Okay, that's not entirely true. The description element can contain HTML tags which specify how to format the description (though in practice, many RSS readers remove some or all HTML tags from the description before displaying it). For example, the following description element says to make the work "love" bold:
<description>I <b>love</b> sushi!</description>
You'll notice that I didn't write:
<description>I <b>love</b> sushi!</description>
That's because "b" isn't an RSS element name, so as noted above, the "<" characters in the HTML bold tags must be escaped (and many publishers also escape the ">" tag too, although it's not required).

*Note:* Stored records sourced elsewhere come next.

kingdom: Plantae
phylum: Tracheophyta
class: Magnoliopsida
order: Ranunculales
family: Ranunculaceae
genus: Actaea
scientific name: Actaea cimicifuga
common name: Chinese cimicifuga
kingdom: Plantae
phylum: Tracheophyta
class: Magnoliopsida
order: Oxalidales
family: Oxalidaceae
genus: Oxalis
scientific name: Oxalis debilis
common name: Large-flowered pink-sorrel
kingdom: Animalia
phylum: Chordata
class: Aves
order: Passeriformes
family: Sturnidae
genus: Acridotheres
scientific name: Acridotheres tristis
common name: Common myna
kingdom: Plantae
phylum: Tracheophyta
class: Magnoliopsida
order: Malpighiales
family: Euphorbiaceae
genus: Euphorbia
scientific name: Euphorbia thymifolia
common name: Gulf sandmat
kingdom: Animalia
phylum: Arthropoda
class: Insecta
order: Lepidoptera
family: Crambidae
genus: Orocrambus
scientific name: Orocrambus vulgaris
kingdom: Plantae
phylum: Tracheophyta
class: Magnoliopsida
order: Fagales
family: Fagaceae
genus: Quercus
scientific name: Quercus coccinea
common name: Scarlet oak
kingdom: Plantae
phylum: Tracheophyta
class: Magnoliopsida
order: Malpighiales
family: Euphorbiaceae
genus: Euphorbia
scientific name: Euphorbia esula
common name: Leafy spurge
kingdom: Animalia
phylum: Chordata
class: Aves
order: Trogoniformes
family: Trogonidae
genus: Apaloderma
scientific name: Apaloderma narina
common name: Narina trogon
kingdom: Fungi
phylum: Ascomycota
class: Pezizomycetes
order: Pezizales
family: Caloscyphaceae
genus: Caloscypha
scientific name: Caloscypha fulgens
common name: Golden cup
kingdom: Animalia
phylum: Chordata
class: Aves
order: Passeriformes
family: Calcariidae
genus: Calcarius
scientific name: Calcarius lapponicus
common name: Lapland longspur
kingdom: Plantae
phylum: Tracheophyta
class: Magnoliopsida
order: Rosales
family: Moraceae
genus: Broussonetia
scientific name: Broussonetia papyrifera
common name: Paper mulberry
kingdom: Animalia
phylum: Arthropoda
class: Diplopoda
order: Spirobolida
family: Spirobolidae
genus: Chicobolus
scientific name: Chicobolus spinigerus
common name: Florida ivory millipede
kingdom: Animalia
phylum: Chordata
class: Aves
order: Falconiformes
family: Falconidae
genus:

So XML doesn't specify anything about display formatting, and RSS doesn't define any tags that control formatting either (it leaves that up to HTML). Does that mean that XML can't be used to specify display formatting? Not at all. The most obvious counter-example is XHTML. XHTML is almost identical to HTML, except that a few rules have been added or changed to ensure that XHTML documents follow the rules of XML. For example, the line break tag must be written as an empty tag (eg. <br/>) rather than simply as <br>. The XHTML language is not prevented by the rules of XML from specifying how the data is to be formatted.
I've gone on long enough for now about what XML is. But I need to get back to one of the questions in this article's title: why should you care what XML is? The answer to that question is that until you start working with documents in a particular XML-based format (like I did when I started working with RSS feeds), there's little reason for you to bother studying the specifics of XML. If you understand the gist of this document, you probably know enough.